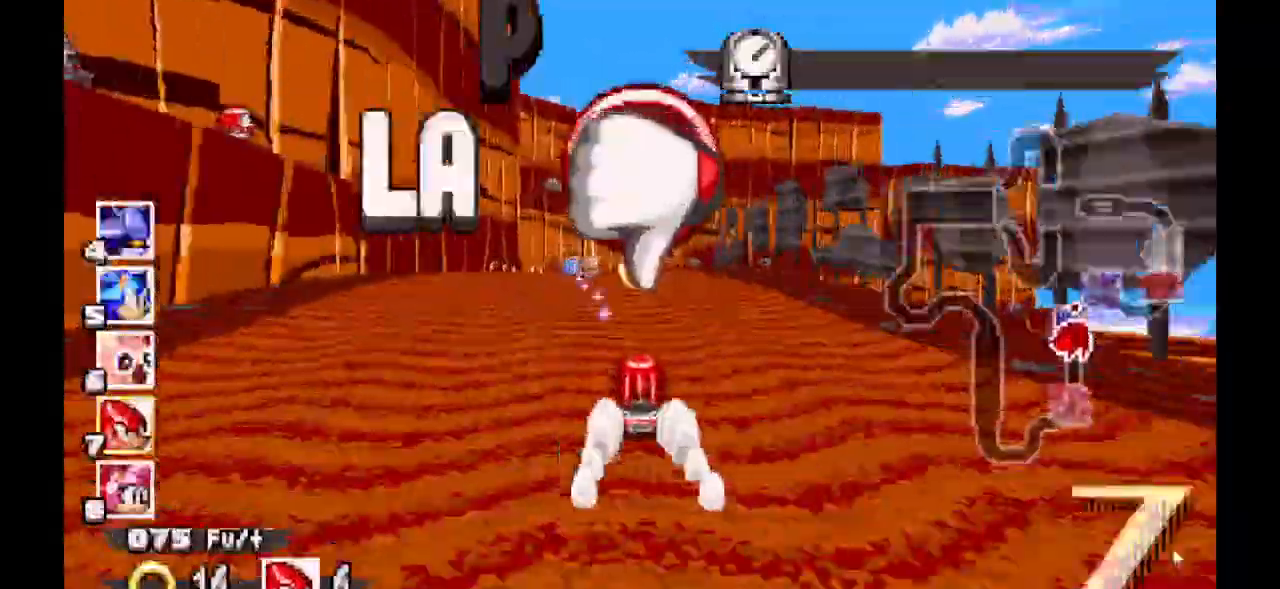
{"dt_ms": 500, "buttons": ["A"]}
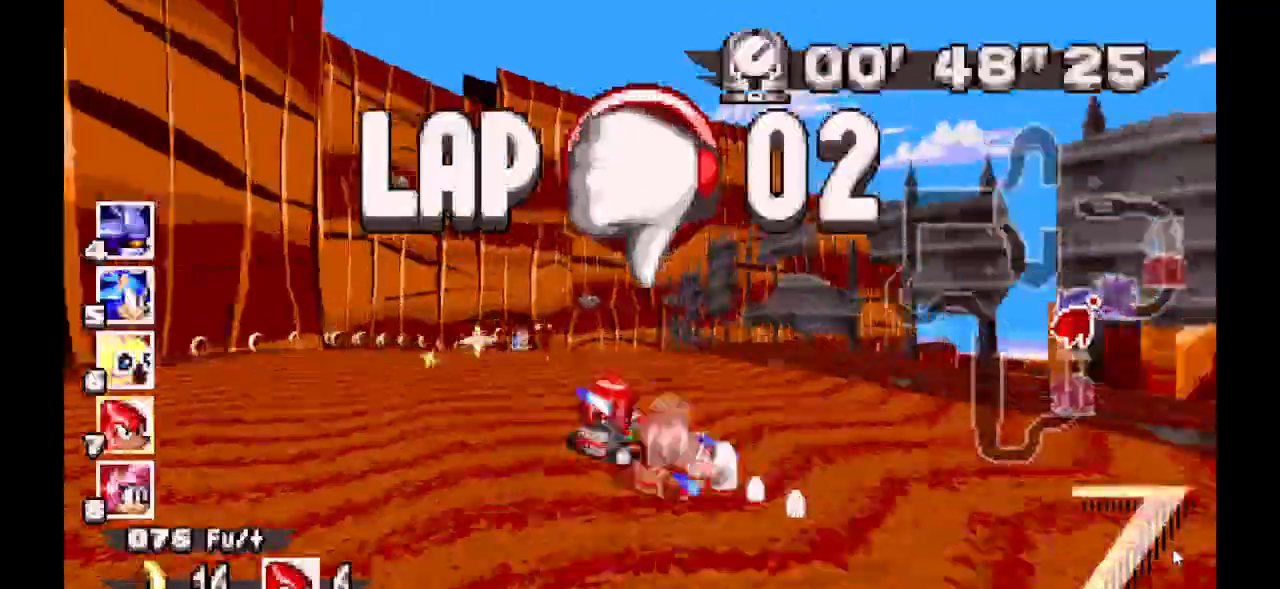
{"dt_ms": 500, "buttons": ["A"], "events": []}
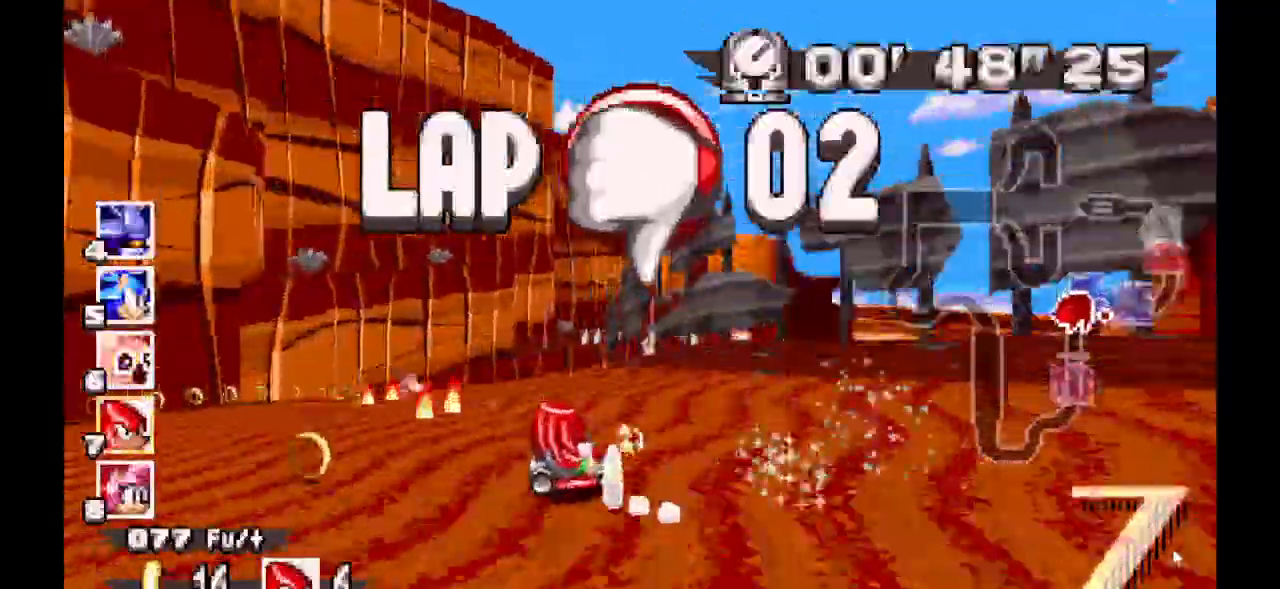
{"dt_ms": 500, "buttons": ["A"]}
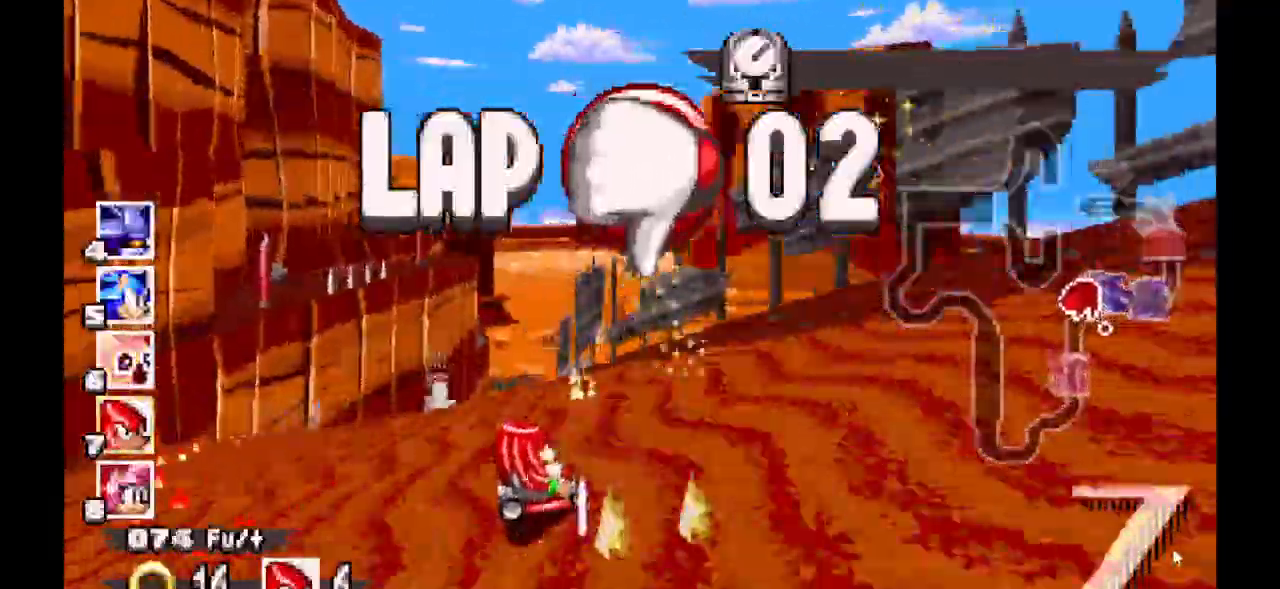
{"dt_ms": 500, "buttons": ["A"]}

▸ **Required work**
Restate all of the data word for word and include no pictures.

▸ **Answer box**
{"dt_ms": 500, "buttons": ["A"]}
{"dt_ms": 500, "buttons": ["A"], "events": []}
{"dt_ms": 500, "buttons": ["A"]}
{"dt_ms": 500, "buttons": ["A"]}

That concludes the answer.